The Kellow Miscellany

Out with the penny, out with the pound

Canada took the bold step in 2012 of phasing out the penny as a unit of currency, but when you look at the reasons why it made a lot of sense.  Pennies cost more to produce than they are worth, and at that point alone the state is losing money.  They’re also the most worthless unit of currency, in a world where very, very little requires pennies to pay with.

Some believe that we should take heed of the Canadian approach here in Britain.  I’d go further, I’d eliminate physical currency altogether.

We already exist in a more or less digital world when it comes to money.  Debit cards and credit cards are our way of life, and the number of people who get their money by going to the bank and withdrawing cash rather than using an ATM is vanishingly small at this point.  With the advent of new mobile technologies, things like contactless payment and Apple Pay, we have all the ability we need in our pockets already to make the switchover to digital currency.

In 2015, digital payments overtook cash payments for the first time.  Figures from Halifax show that 85% of their customers’ payments are now electronic rather than by cash.  The digital revolution is changing our money system, and it’s time to get in front of it rather than lagging behind.

The benefits of a cashless economy are vast and exist equally for Government, business and the public.

For Governments, a cashless economy means a more rounded view of the state of the country’s money supply which is vital for macro-economic decisions.  It also means that tax collection can be more efficient, as less cash-in-hand payments can go undetected and free of the tax that should be paid on them.  In the same vein, crime is more traceable too with a much more accessible paper trail to the proceeds of crime making it easier for police to do their job.  And then there’s also the savings on not having a Royal Mint pump out coins all year long and spending precious metals on them.
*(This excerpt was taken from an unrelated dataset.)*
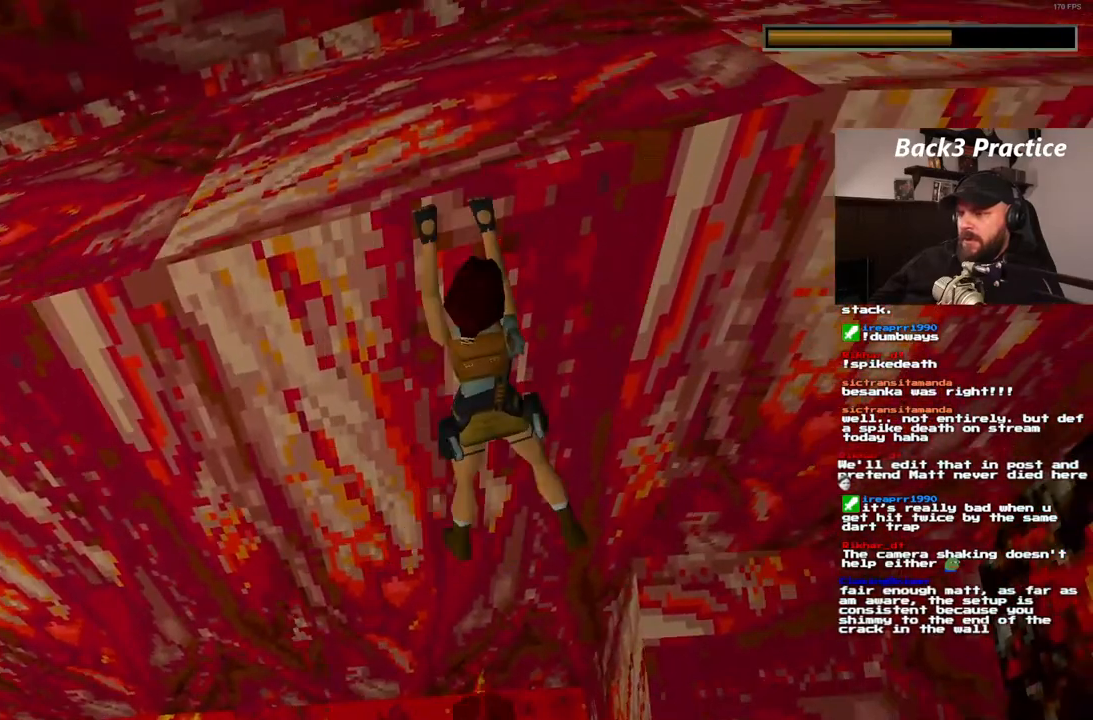
{"dt_ms": 500, "buttons": ["CROSS", "DPAD_RIGHT"], "left_stick": "center", "right_stick": "center", "events": []}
For businesses, it means more efficient payment systems which can save time and make it easier for people to buy from them.  It also means that pricing of products can change to be more reflective of their worth, rather than the change people have to pay for them.

For people, there’s simply the saving of not having to go to the ATM all the time and not having coins and notes piling up in your wallet and in your house.  Think of the money you have just lying around you right now in loose change and how much better it would be if it was in your bank account rather than sitting idle.

Switching to digital payments overnight, like the way chip and pin was introduced way back in 2006, isn’t really going to be an option – as the change is far more drastic and needs far more preparation.  Small businesses need to be able to handle digital payments and contactless/mobile methods and older people will also need time to make sure they are comfortable with the new processes.

But given a timescale of 10 or 15 years this is a feasible approach that will show Britain leading a new technological revolution that can only be good for our economy.  A similar cashless policy in Nigeria, enacted by the Government and Central Bank in 2012, has had numerous benefits for the country as it seeks to modernise and make its financial system more efficient.  We have the ability to go even further than they can, and to do so in a less disruptive way, and I think we should exercise that ability.

Currency systems change all the time, and in the last fifty years in Britain we’ve already had the introduction of decimalisation, card payments, online payments and Chip and Pin.  Now I think it’s time for the next stage in that evolution.